Starting with the 2015/2016 season, Kent Nagano has taken on the position of Hamburg’s General Music Director and Chief Conductor of the Philharmonic State Orchestra and the Hamburg State Opera and since June 2023 also its honorary conductor. In his first season Kent Nagano initiated a new project, the Philharmonic Academy, focusing on experimentation and chamber music. In 2016, Nagano and the Philharmonic toured South America, followed by concert tours to Spain and Japan in 2019, and in the spring of 2023, the Philharmonic State Orchestra made its debut at New York's Carnegie Hall under his direction, which was acclaimed by audiences and the press. Since 2017 Kent Nagano and the Philharmonic State Orchestra have continued the traditional Philharmonic Concerts at the new Elbphilharmonie, for which they commissioned Jörg Widmann to compose the oratorio ARCHE, which was given its world premiere during the hall’s opening festivities. The concert recording has been released by ECM, for which Widmann received the OPUS KLASSIK as Composer of the Year 2019, and ARCHE was performed again in 2023 to great acclaim.
The Philharmonic State Orchestra offers approximately 35 concerts per season and performs more than 240 performances per year at the Hamburg State Opera and the Hamburg Ballet John Neumeier, making it Hamburg’s busiest orchestra. The stylistic bandwidth covered by the 140 musicians, ranging from historically informed performance practice to contemporary works and including concert, opera and ballet repertoire, is unique throughout Germany. Chamber Music has a long tradition at the Philharmonic State Orchestra: what began in 1929 with a concert series for chamber orchestra has been continued since 1968 by a series of chamber music only.
In 2008 Simone Young and the Philharmonic State Orchestra won the Brahms Award of the Schleswig-Holstein Brahms Society. The orchestra has recorded the complete Ring by Wagner as well as the complete symphonies of Johannes Brahms and Anton Bruckner – the latter in the rarely-performed original versions – as well as works by Mahler, Hindemith and Berg, and has released DVDs of opera and ballet productions by Hosokawa, Offenbach, Reimann, Auerbach, J.S. Bach, Puccini, Poulenc and Weber.
The members of the Philharmonic State Orchestra feel equally beholden to Hamburg’s musical tradition and responsible for the city’s artistic future.
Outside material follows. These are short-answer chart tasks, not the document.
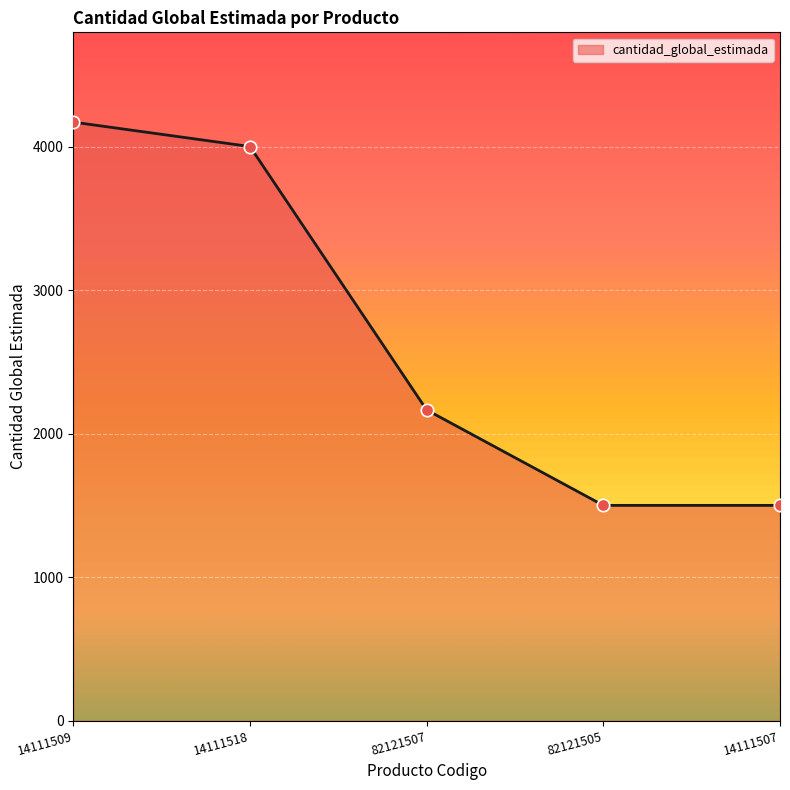

Which has a higher value, 14111518 or 82121505?

14111518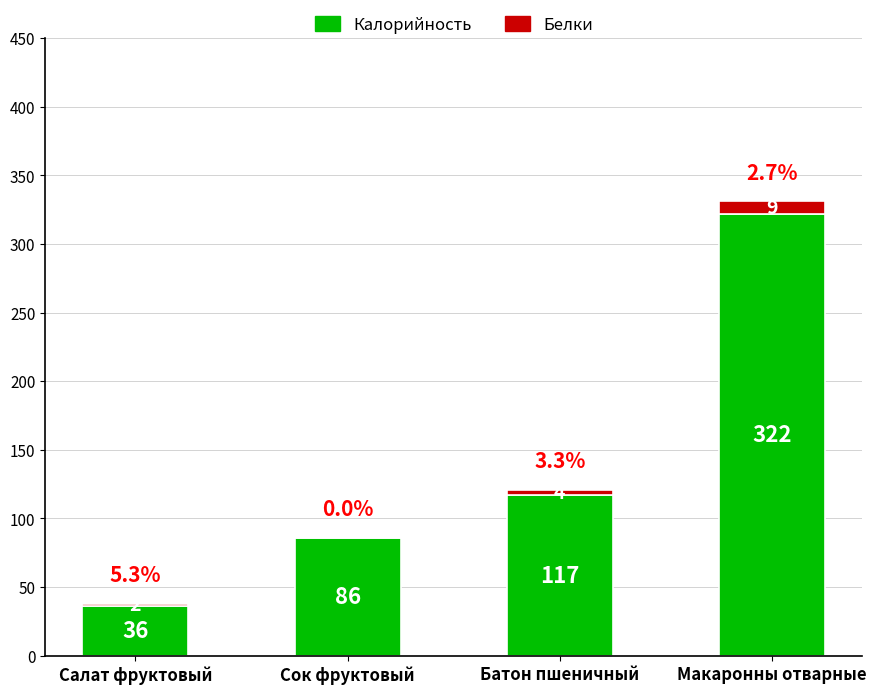

The Калорийность series shows 86 at Сок фруктовый. True or false?

True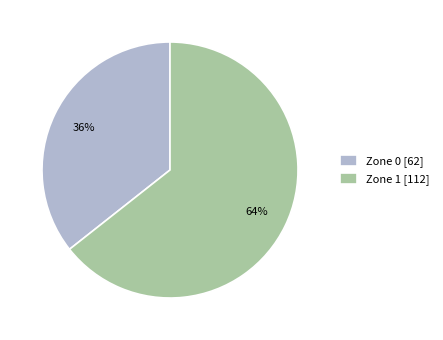

To the nearest percent, what is the combined percentage of Zone 1 [112] and Zone 0 [62]?

100%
Since 1978 the musicians have been participating in education programmes in Hamburg’s schools. Today, the orchestra maintains a broad education programme, including school and kindergarten visits, patronage for music projects, introductory events for children and family concerts. The orchestra’s own academy prepares young musicians for their professional careers. The Philharmonic’s musicians thereby make an equally enjoyable and valuable contribution to tomorrow’s music education in the music metropolis of Hamburg.